Mariachi Gringo is a 2012 romantic comedy film directed by Tom Gustafson and written by Cory Krueckeberg. It was produced by Speak Productions and Sin Sentido Films. The film stars Shawn Ashmore, Martha Higareda, Lila Downs, Fernando Becerril, Kate Burton, Tom Wopat and Adriana Barraza.

Mariachi Gringo opened the 2012 Miami International Film Festival and won the Mayahuel Awards for Best Film & Best Actress for Martha Higareda at the 2012 Guadalajara International Film Festival.

Synopsis  
Edward (Shawn Ashmore), a small-town American slacker, meets Albert, an old Mexican man who was once a mariachi. Enchanted by traditional Mexican music, Edward moves to Guadalajara, where he plans to become a mariachi himself. He becomes friends with Lilia (Martha Higareda) and develops unrequited feelings for her. Lilia helps him to advance his dream and enlists the help of Sophia (Lila Downs), the lead singer of a small mariachi band, to teach him.

Lilia herself has the dream to leave Guadalajara and study oceanography, but is constantly putting it off to help her mother run a traditional restaurant.
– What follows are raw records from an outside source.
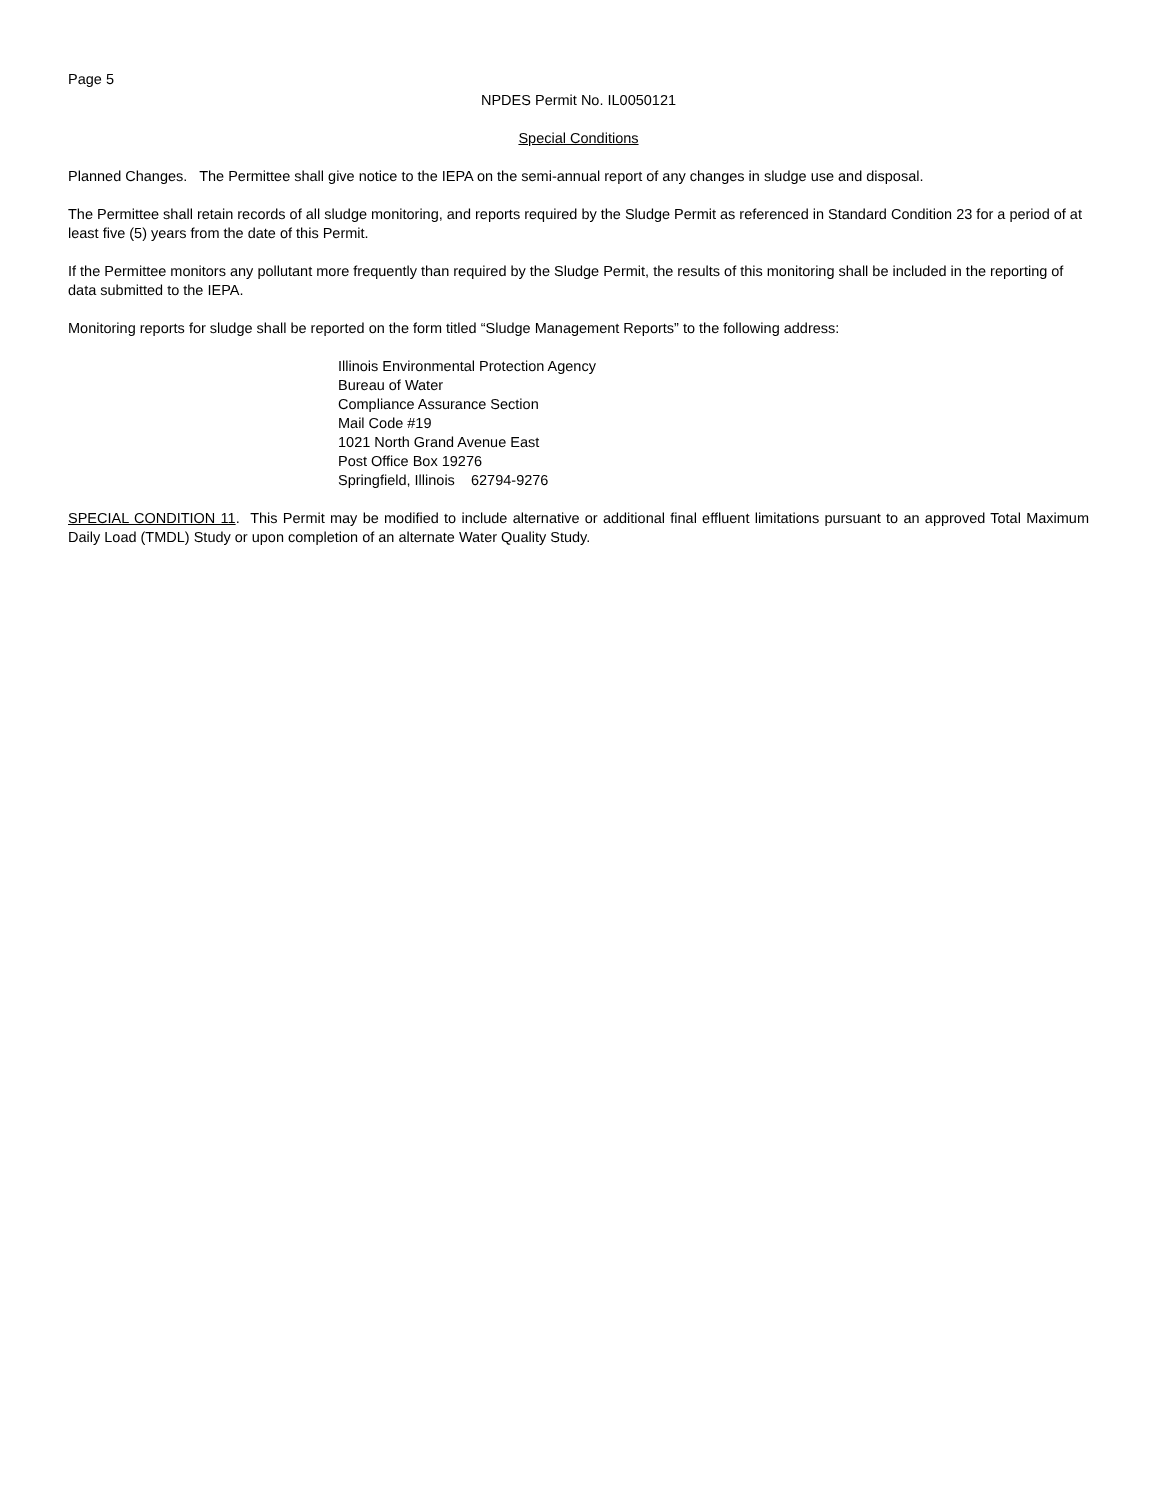Page 5
NPDES Permit No. IL0050121
Special Conditions
Planned Changes. The Permittee shall give notice to the IEPA on the semi-annual report of any changes in sludge use and disposal.
The Permittee shall retain records of all sludge monitoring, and reports required by the Sludge Permit as referenced in Standard Condition 23 for a period of at least five (5) years from the date of this Permit.
If the Permittee monitors any pollutant more frequently than required by the Sludge Permit, the results of this monitoring shall be included in the reporting of data submitted to the IEPA.
Monitoring reports for sludge shall be reported on the form titled “Sludge Management Reports” to the following address:
Illinois Environmental Protection Agency
Bureau of Water
Compliance Assurance Section
Mail Code #19
1021 North Grand Avenue East
Post Office Box 19276
Springfield, Illinois 62794-9276
SPECIAL CONDITION 11. This Permit may be modified to include alternative or additional final effluent limitations pursuant to an approved Total Maximum Daily Load (TMDL) Study or upon completion of an alternate Water Quality Study.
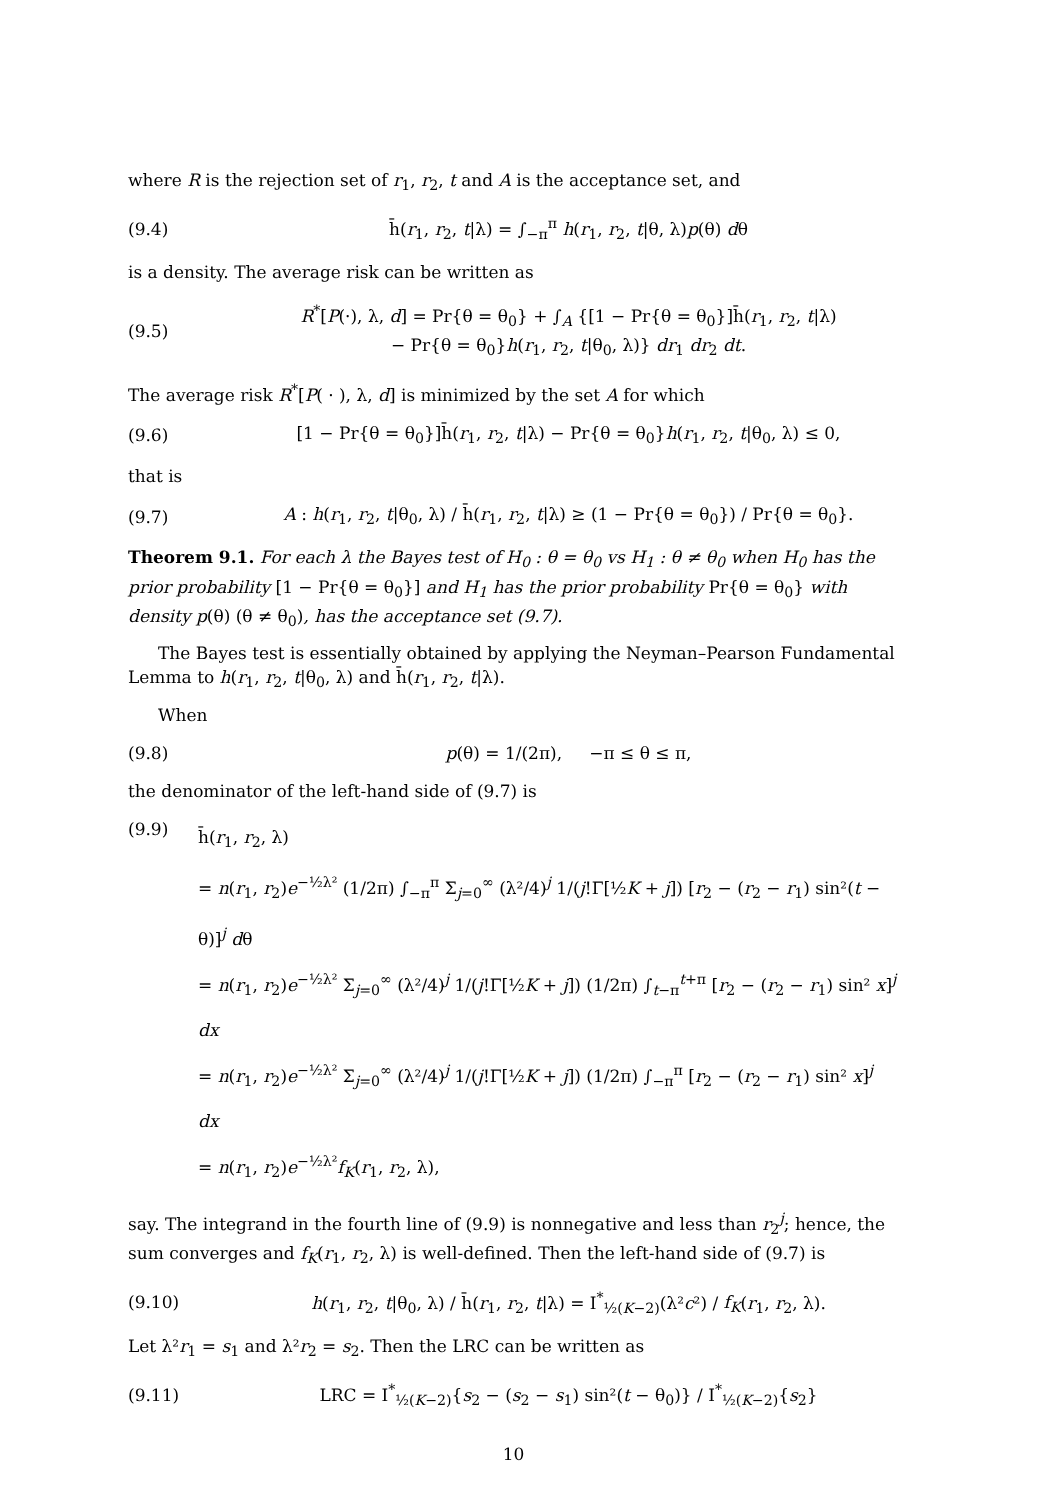where R is the rejection set of r<sub>1</sub>, r<sub>2</sub>, t and A is the acceptance set, and
(9.4) h̄(r<sub>1</sub>, r<sub>2</sub>, t|λ) = ∫<sub>−π</sub><sup>π</sup> h(r<sub>1</sub>, r<sub>2</sub>, t|θ, λ)p(θ) dθ
is a density. The average risk can be written as
(9.5) R<sup>*</sup>[P(·), λ, d] = Pr{θ = θ<sub>0</sub>} + ∫<sub>A</sub> {[1 − Pr{θ = θ<sub>0</sub>}]h̄(r<sub>1</sub>, r<sub>2</sub>, t|λ)
− Pr{θ = θ<sub>0</sub>}h(r<sub>1</sub>, r<sub>2</sub>, t|θ<sub>0</sub>, λ)} dr<sub>1</sub> dr<sub>2</sub> dt.
The average risk R<sup>*</sup>[P( · ), λ, d] is minimized by the set A for which
(9.6) [1 − Pr{θ = θ<sub>0</sub>}]h̄(r<sub>1</sub>, r<sub>2</sub>, t|λ) − Pr{θ = θ<sub>0</sub>}h(r<sub>1</sub>, r<sub>2</sub>, t|θ<sub>0</sub>, λ) ≤ 0,
that is
(9.7) A : h(r<sub>1</sub>, r<sub>2</sub>, t|θ<sub>0</sub>, λ) / h̄(r<sub>1</sub>, r<sub>2</sub>, t|λ) ≥ (1 − Pr{θ = θ<sub>0</sub>}) / Pr{θ = θ<sub>0</sub>}.
Theorem 9.1. For each λ the Bayes test of H<sub>0</sub> : θ = θ<sub>0</sub> vs H<sub>1</sub> : θ ≠ θ<sub>0</sub> when H<sub>0</sub> has the prior probability [1 − Pr{θ = θ<sub>0</sub>}] and H<sub>1</sub> has the prior probability Pr{θ = θ<sub>0</sub>} with density p(θ) (θ ≠ θ<sub>0</sub>), has the acceptance set (9.7).
The Bayes test is essentially obtained by applying the Neyman–Pearson Fundamental Lemma to h(r<sub>1</sub>, r<sub>2</sub>, t|θ<sub>0</sub>, λ) and h̄(r<sub>1</sub>, r<sub>2</sub>, t|λ).
When
(9.8) p(θ) = 1/(2π), −π ≤ θ ≤ π,
the denominator of the left-hand side of (9.7) is
(9.9) h̄(r<sub>1</sub>, r<sub>2</sub>, λ)
= n(r<sub>1</sub>, r<sub>2</sub>)e<sup>−½λ²</sup> (1/2π) ∫<sub>−π</sub><sup>π</sup> Σ<sub>j=0</sub><sup>∞</sup> (λ²/4)<sup>j</sup> 1/(j!Γ[½K + j]) [r<sub>2</sub> − (r<sub>2</sub> − r<sub>1</sub>) sin²(t − θ)]<sup>j</sup> dθ
= n(r<sub>1</sub>, r<sub>2</sub>)e<sup>−½λ²</sup> Σ<sub>j=0</sub><sup>∞</sup> (λ²/4)<sup>j</sup> 1/(j!Γ[½K + j]) (1/2π) ∫<sub>t−π</sub><sup>t+π</sup> [r<sub>2</sub> − (r<sub>2</sub> − r<sub>1</sub>) sin² x]<sup>j</sup> dx
= n(r<sub>1</sub>, r<sub>2</sub>)e<sup>−½λ²</sup> Σ<sub>j=0</sub><sup>∞</sup> (λ²/4)<sup>j</sup> 1/(j!Γ[½K + j]) (1/2π) ∫<sub>−π</sub><sup>π</sup> [r<sub>2</sub> − (r<sub>2</sub> − r<sub>1</sub>) sin² x]<sup>j</sup> dx
= n(r<sub>1</sub>, r<sub>2</sub>)e<sup>−½λ²</sup>f<sub>K</sub>(r<sub>1</sub>, r<sub>2</sub>, λ),
say. The integrand in the fourth line of (9.9) is nonnegative and less than r<sub>2</sub><sup>j</sup>; hence, the sum converges and f<sub>K</sub>(r<sub>1</sub>, r<sub>2</sub>, λ) is well-defined. Then the left-hand side of (9.7) is
(9.10) h(r<sub>1</sub>, r<sub>2</sub>, t|θ<sub>0</sub>, λ) / h̄(r<sub>1</sub>, r<sub>2</sub>, t|λ) = I<sup>*</sup><sub>½(K−2)</sub>(λ²c²) / f<sub>K</sub>(r<sub>1</sub>, r<sub>2</sub>, λ).
Let λ²r<sub>1</sub> = s<sub>1</sub> and λ²r<sub>2</sub> = s<sub>2</sub>. Then the LRC can be written as
(9.11) LRC = I<sup>*</sup><sub>½(K−2)</sub>{s<sub>2</sub> − (s<sub>2</sub> − s<sub>1</sub>) sin²(t − θ<sub>0</sub>)} / I<sup>*</sup><sub>½(K−2)</sub>{s<sub>2</sub>}
10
Edward is then recruited by a prestigious mariachi band, which puts him at odds with Lilia, who feels he's betraying his dream to be a small-town mariachi, selling out to a flashy, big-name band. During his first live show he discovers he was only included in the band as a gimmick and he quits, enraged. He tries to return to his native town, only to find out he doesn't fit anymore. Upon returning to Guadalajara, he learns that Lilia finally left. He then joins Sophia's band, becoming a small-town, regular mariachi as he always wanted.

Cast

Critical reception 

Mariachi Gringo received mixed reviews from film critics. On the review aggregator website Rotten Tomatoes, the film has a 43% approval rating, based on seven reviews. Appraisal was generally directed at the direction, music, and performances by some of the cast, in particular Shawn Ashmore in the lead role.